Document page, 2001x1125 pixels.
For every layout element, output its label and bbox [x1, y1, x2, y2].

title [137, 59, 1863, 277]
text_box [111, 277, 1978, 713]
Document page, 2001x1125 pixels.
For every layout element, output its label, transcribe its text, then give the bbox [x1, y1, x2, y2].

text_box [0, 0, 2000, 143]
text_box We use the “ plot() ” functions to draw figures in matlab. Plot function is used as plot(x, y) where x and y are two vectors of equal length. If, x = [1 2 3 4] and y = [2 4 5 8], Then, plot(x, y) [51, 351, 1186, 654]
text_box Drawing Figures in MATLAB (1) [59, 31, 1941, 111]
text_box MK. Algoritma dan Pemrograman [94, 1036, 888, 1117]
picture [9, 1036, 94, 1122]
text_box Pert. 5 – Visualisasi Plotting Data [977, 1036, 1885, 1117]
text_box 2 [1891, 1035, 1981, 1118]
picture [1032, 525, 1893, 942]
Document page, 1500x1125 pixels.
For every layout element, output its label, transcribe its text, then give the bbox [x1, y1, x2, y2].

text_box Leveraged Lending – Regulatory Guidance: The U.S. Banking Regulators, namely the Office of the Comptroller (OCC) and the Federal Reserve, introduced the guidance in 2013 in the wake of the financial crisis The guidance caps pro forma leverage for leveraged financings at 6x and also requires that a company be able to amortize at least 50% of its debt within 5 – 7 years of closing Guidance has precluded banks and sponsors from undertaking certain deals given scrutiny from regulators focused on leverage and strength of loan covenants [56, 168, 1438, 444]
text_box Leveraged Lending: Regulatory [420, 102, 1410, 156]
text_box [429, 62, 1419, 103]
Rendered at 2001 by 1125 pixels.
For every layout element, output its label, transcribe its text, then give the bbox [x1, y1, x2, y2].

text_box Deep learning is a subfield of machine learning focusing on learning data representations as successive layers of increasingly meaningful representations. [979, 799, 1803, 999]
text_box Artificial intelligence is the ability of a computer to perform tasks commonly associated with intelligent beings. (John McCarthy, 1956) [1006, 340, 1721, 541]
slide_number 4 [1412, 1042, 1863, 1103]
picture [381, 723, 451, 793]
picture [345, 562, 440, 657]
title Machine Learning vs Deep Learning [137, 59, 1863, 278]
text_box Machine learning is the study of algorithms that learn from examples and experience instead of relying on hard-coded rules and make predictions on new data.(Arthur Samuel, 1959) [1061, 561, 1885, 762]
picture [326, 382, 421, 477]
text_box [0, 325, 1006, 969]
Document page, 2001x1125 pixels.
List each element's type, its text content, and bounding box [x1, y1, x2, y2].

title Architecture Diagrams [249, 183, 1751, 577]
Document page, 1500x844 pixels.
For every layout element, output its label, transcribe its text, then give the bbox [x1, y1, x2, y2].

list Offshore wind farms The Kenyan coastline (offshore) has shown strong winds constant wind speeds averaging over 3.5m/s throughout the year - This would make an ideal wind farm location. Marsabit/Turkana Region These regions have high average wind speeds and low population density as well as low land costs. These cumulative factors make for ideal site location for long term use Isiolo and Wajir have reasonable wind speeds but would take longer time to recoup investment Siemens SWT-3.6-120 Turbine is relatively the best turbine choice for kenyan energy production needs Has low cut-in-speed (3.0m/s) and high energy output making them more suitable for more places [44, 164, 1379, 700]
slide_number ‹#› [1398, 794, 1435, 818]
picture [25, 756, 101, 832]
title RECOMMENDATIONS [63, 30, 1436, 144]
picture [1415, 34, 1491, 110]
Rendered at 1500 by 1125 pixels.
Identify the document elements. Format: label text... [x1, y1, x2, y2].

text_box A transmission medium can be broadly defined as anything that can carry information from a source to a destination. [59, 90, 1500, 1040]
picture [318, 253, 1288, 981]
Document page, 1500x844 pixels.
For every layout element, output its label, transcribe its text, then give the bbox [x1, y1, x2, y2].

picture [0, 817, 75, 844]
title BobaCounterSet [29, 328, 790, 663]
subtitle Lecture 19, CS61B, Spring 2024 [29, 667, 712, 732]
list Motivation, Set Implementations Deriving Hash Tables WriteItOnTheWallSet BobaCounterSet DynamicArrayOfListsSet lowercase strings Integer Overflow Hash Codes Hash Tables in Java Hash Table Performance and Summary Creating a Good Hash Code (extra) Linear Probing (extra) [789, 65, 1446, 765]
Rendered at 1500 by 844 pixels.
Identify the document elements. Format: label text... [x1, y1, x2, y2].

» What this task involves
Your answer should be the lines from the one containing "Rendered at 1500 by 1125 pixels." to the end of the entries above, restated exactly and alone.

» Response to this exercise
Rendered at 1500 by 1125 pixels.
Identify the document elements. Format: label text... [x1, y1, x2, y2].

text_box A transmission medium can be broadly defined as anything that can carry information from a source to a destination. [59, 90, 1500, 1040]
picture [318, 253, 1288, 981]
Document page, 1500x844 pixels.
For every layout element, output its label, transcribe its text, then give the bbox [x1, y1, x2, y2].

picture [0, 817, 75, 844]
title BobaCounterSet [29, 328, 790, 663]
subtitle Lecture 19, CS61B, Spring 2024 [29, 667, 712, 732]
list Motivation, Set Implementations Deriving Hash Tables WriteItOnTheWallSet BobaCounterSet DynamicArrayOfListsSet lowercase strings Integer Overflow Hash Codes Hash Tables in Java Hash Table Performance and Summary Creating a Good Hash Code (extra) Linear Probing (extra) [789, 65, 1446, 765]
Rendered at 1500 by 844 pixels.
Identify the document elements. Format: label text... [x1, y1, x2, y2].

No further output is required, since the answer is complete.